Chandrababu Naidu's walkathon enters 100th day
Hyderabad: Telugu Desam Party president N Chandrababu Naidu's ongoing foot march entered the 100th day on Wednesday after covering over 1,500 kms in 41 assembly constituencies across Andhra Pradesh.
The former chief minister's walkathon "Vastunna Meekosam" (I am coming to you), that began on October 2, is all set to continue it till March 29, though as per the original schedule it is supposed to end on Republic Day.
Chandrababu has so far walked past 702 villages in 41 Assembly constituencies spread over nine out of 23 districts in the state. Now, he has entered the 10th district after covering a total of 1587 km in 99 days.
On January 4, he broke the previous record of 1,468 km (in 68 days) set by the then Leader of Opposition Y S Rajasekhara Reddy in 2003 at the age of 54.
The "Praja Prasthanam" foot march led YSR to the Chief Minister's chair in 2004 and 63-year-old Chandrababu -- now the Leader of Opposition in the state Assembly -- hopes to achieve a similar feat.

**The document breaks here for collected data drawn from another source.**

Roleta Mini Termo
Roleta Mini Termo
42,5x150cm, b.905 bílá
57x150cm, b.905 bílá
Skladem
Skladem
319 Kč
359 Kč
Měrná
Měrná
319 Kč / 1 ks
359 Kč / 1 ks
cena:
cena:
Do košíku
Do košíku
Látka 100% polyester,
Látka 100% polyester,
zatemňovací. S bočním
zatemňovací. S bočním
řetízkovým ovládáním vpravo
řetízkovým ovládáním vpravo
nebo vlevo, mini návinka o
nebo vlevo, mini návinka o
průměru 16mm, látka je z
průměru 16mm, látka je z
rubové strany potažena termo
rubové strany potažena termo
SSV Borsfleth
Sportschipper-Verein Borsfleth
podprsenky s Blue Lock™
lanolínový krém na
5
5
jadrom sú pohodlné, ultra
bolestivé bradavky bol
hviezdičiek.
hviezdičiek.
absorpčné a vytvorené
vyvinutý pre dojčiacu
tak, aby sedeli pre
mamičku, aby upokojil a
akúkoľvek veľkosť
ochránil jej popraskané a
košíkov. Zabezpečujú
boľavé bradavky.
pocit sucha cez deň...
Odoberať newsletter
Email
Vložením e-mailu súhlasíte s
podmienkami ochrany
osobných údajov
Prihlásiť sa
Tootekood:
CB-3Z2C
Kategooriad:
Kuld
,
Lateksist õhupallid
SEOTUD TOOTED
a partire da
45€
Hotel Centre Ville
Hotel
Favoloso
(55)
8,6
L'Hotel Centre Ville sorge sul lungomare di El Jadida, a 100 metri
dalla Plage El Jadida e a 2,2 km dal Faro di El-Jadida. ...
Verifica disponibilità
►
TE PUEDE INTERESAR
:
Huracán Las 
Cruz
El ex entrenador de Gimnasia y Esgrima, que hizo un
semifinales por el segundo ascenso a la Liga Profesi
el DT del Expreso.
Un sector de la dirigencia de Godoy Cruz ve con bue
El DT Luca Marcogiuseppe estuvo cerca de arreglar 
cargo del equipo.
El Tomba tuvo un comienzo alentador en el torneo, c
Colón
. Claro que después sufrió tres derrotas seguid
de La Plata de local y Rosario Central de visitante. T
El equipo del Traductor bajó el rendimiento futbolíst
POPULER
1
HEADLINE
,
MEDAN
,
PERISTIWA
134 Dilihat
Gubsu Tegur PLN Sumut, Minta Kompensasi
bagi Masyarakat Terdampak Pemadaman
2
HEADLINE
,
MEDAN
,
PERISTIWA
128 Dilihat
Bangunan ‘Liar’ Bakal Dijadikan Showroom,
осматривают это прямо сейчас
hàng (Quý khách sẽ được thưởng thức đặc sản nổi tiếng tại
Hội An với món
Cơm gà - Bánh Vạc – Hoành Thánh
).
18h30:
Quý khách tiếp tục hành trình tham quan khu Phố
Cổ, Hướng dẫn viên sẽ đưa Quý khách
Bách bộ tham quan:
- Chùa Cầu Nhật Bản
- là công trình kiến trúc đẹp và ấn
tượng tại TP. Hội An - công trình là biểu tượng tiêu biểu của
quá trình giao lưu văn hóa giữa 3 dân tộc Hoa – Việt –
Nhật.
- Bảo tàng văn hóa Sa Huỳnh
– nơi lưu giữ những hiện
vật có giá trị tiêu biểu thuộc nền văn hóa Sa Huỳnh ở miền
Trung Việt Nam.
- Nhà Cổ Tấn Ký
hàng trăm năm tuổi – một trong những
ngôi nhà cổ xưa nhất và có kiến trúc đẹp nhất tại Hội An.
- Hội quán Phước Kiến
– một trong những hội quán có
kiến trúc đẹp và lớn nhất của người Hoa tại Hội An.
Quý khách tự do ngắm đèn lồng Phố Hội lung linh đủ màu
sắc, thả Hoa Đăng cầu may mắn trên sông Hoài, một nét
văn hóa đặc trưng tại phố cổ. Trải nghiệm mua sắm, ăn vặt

The wind, however, is apparently blowing against the TDP in the current political scenario prevailing in AP.
YSR's son Jaganmohan Reddy has emerged as the main challenger for Chandrababu in the "mega fight" set for 2014.
Chandrababu has been virtually promising everything in the state "once I become Chief Minister again".

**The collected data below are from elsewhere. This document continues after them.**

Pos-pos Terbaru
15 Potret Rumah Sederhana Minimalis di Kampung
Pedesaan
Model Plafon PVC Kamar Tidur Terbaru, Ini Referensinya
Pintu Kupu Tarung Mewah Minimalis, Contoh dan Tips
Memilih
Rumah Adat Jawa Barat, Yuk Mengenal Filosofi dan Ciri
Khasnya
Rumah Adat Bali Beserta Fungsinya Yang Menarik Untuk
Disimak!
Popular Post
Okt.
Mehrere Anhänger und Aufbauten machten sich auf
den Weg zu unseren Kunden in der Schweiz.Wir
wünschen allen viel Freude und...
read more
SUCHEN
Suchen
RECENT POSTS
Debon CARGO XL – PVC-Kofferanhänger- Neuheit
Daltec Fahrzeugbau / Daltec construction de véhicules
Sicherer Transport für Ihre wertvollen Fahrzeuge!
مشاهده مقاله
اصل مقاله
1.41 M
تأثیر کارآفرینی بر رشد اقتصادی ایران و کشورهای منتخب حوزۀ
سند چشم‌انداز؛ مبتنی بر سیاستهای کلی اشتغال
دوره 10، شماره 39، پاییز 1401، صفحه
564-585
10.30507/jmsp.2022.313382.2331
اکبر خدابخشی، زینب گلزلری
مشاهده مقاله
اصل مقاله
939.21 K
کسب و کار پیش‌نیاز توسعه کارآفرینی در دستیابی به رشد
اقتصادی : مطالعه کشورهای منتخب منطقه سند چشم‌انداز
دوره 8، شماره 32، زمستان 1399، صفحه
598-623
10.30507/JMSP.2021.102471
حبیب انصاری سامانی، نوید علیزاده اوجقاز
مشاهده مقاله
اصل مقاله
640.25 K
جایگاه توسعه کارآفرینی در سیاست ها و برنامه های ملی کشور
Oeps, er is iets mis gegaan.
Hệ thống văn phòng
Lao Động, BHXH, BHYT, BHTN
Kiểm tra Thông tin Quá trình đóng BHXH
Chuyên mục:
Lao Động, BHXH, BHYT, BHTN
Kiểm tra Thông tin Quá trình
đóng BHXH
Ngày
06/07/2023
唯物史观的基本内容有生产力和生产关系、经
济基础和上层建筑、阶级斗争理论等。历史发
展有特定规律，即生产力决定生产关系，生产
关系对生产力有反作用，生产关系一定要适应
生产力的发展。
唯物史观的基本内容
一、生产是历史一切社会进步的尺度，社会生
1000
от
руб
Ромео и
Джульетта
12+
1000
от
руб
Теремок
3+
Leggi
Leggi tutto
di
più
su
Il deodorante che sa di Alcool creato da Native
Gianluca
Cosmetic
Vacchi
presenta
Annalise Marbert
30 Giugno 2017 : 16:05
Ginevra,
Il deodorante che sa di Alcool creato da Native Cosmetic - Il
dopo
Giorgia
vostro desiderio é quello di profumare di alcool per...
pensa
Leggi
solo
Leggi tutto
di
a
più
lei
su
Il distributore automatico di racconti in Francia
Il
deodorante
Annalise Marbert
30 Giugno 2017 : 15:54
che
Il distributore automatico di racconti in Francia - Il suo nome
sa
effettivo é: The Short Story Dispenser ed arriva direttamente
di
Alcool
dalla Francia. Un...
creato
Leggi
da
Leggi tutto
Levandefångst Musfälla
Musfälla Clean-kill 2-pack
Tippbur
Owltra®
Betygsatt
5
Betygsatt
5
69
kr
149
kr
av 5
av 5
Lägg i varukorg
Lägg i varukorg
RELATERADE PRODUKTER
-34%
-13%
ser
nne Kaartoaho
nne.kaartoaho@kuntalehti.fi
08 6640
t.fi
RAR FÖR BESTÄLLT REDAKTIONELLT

From loan waiver for farmers and women self-help groups to free houses to the poor, free education to all from "KG to PG", 10 LPG cylinders to each household and almost everything that one wishes.
During the course of his 100-day walkathon, he has desperately sought to shed the "hi-tech CEO" image that he acquired during his stint as CM between 1995 and 2004. He is trying to re-invent not only himself but also the TDP that is facing an unprecedented crisis in its 31-year history.
The TDP chief donned the farmer's robes and tilled the land, became a blacksmith, ironed clothes, tried his hand at weaving clothes, tapped toddy (without climbing the tree, though), did some carpentry, weaved cane baskets and played every artisan's role as he mingled with people of all hues all through his yatra.